**STATED PROBLEM:**
Turn the listing, from its first line through the line containing "genus: Pandion", into a numbered list with blank lines left out.

____________________

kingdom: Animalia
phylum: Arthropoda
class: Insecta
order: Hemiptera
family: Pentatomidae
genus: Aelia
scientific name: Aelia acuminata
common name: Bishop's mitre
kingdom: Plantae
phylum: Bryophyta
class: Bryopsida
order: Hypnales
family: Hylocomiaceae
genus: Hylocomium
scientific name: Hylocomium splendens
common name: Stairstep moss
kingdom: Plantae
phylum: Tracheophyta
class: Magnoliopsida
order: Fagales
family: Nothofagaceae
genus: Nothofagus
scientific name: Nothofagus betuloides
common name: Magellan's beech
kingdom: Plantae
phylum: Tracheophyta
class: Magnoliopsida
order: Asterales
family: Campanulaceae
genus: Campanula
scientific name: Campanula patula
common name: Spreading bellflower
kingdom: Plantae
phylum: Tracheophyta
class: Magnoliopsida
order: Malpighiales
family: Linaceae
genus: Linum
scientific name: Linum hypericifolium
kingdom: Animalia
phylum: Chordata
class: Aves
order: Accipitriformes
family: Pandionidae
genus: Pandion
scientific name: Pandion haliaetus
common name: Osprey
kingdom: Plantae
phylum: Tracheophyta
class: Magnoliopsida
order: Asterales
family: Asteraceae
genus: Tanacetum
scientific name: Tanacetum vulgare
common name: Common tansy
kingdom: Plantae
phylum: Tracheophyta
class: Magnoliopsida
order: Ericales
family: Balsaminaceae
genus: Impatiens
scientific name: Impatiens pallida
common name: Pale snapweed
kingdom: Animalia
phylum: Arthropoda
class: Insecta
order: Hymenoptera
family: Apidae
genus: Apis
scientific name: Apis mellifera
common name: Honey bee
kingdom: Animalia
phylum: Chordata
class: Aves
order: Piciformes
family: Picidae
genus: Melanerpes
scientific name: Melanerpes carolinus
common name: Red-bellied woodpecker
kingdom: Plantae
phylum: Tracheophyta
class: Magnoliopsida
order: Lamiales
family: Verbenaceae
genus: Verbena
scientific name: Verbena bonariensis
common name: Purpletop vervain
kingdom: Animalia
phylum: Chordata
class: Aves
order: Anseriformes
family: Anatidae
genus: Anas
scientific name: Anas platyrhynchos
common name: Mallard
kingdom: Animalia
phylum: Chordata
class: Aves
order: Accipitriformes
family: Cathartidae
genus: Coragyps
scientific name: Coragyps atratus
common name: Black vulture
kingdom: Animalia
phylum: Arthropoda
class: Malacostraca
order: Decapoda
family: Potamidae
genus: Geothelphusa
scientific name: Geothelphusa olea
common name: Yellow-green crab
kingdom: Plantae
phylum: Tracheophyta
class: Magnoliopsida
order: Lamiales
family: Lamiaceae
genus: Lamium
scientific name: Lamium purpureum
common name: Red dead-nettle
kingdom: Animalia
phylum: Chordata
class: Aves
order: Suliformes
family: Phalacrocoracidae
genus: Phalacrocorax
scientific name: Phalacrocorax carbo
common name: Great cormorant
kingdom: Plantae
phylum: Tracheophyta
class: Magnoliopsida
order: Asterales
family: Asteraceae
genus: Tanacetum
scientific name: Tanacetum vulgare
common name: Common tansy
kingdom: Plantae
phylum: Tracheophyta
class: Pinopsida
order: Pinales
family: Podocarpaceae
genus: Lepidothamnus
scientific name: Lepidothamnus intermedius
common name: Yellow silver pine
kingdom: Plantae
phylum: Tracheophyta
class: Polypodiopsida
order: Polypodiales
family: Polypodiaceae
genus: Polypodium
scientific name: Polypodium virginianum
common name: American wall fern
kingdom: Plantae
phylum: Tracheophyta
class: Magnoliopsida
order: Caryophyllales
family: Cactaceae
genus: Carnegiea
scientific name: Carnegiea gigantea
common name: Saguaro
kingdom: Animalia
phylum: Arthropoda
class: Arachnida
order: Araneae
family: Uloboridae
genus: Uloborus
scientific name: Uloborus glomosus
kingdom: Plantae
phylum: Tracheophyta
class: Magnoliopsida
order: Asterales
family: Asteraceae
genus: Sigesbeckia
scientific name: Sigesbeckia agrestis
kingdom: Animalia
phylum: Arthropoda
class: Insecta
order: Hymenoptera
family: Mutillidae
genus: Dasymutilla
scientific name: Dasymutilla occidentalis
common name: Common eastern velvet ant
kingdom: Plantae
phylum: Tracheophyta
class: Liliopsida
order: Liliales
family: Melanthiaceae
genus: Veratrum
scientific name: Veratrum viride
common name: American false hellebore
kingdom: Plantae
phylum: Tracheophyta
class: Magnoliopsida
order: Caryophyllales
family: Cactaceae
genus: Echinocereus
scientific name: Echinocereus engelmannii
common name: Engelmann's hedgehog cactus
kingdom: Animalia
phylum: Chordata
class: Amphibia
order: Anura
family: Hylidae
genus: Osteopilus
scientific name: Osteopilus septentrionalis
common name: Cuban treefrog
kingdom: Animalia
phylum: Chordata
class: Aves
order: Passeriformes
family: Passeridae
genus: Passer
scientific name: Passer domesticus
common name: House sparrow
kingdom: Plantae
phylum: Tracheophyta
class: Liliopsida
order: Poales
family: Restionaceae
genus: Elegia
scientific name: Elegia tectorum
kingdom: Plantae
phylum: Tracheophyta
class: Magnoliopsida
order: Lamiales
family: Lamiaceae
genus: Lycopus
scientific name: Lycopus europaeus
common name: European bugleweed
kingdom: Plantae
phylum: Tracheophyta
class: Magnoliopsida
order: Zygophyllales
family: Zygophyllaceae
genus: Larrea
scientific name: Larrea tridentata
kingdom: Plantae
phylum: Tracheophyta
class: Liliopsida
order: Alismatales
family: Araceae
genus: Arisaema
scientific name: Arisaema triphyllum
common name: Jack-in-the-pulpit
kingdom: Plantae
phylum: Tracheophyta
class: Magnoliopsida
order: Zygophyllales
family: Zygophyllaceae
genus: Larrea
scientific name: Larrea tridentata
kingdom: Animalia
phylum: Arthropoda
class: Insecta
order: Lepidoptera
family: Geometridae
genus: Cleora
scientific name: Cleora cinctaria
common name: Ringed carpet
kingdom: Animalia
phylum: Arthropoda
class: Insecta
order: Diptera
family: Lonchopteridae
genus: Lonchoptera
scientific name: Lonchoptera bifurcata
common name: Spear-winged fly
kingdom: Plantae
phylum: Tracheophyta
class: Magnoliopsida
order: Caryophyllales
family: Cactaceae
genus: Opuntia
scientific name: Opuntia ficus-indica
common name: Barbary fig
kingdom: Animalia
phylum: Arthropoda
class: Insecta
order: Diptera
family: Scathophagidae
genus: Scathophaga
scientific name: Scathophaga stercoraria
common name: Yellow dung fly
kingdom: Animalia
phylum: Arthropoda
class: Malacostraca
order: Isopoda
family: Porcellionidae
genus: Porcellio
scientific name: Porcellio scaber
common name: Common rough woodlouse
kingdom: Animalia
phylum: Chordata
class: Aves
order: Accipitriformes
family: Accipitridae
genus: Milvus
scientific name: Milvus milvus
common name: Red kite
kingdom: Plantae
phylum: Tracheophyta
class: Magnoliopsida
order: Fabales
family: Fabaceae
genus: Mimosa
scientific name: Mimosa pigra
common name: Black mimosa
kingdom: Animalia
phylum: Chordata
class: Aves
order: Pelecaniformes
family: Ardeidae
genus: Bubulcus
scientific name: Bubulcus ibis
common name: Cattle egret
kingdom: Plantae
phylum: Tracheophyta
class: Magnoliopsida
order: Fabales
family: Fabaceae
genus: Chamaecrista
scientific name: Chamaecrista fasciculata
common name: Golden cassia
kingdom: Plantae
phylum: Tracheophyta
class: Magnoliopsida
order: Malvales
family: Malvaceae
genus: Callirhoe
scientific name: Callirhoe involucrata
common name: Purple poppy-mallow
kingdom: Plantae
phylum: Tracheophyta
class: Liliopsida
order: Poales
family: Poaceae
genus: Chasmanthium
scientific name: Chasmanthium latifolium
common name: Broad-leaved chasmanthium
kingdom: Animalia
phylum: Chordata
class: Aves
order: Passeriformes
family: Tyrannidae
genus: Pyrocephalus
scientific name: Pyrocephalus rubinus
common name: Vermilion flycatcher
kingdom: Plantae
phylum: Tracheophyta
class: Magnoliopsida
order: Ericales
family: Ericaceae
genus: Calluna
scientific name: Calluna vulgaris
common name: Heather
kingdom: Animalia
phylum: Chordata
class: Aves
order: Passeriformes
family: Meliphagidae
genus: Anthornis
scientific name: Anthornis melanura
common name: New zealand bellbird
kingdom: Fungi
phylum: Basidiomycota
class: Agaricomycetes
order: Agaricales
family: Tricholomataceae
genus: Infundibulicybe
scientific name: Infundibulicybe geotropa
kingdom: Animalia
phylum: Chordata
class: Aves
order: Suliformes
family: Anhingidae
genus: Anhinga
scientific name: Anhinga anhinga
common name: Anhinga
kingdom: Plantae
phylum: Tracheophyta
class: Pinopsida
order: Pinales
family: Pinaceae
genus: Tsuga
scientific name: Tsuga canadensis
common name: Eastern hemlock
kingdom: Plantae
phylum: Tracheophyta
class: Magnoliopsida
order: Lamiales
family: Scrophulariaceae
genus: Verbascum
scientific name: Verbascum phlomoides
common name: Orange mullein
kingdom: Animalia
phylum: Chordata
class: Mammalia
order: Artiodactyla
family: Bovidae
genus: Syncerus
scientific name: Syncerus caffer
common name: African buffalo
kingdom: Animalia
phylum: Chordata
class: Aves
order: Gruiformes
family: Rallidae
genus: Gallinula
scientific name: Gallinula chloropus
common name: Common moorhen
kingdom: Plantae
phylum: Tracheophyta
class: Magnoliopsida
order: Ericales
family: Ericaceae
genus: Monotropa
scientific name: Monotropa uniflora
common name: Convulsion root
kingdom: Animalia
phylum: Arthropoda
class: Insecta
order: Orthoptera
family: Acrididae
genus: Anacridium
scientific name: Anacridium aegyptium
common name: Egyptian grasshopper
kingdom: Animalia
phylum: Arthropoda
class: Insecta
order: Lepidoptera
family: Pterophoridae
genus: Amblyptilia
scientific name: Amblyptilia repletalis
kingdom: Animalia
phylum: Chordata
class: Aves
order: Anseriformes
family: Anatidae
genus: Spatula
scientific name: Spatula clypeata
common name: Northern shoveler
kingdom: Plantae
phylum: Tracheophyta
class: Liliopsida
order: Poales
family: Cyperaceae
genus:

____________________

**RESULT BELOW:**
1. kingdom: Animalia
2. phylum: Arthropoda
3. class: Insecta
4. order: Hemiptera
5. family: Pentatomidae
6. genus: Aelia
7. scientific name: Aelia acuminata
8. common name: Bishop's mitre
9. kingdom: Plantae
10. phylum: Bryophyta
11. class: Bryopsida
12. order: Hypnales
13. family: Hylocomiaceae
14. genus: Hylocomium
15. scientific name: Hylocomium splendens
16. common name: Stairstep moss
17. kingdom: Plantae
18. phylum: Tracheophyta
19. class: Magnoliopsida
20. order: Fagales
21. family: Nothofagaceae
22. genus: Nothofagus
23. scientific name: Nothofagus betuloides
24. common name: Magellan's beech
25. kingdom: Plantae
26. phylum: Tracheophyta
27. class: Magnoliopsida
28. order: Asterales
29. family: Campanulaceae
30. genus: Campanula
31. scientific name: Campanula patula
32. common name: Spreading bellflower
33. kingdom: Plantae
34. phylum: Tracheophyta
35. class: Magnoliopsida
36. order: Malpighiales
37. family: Linaceae
38. genus: Linum
39. scientific name: Linum hypericifolium
40. kingdom: Animalia
41. phylum: Chordata
42. class: Aves
43. order: Accipitriformes
44. family: Pandionidae
45. genus: Pandion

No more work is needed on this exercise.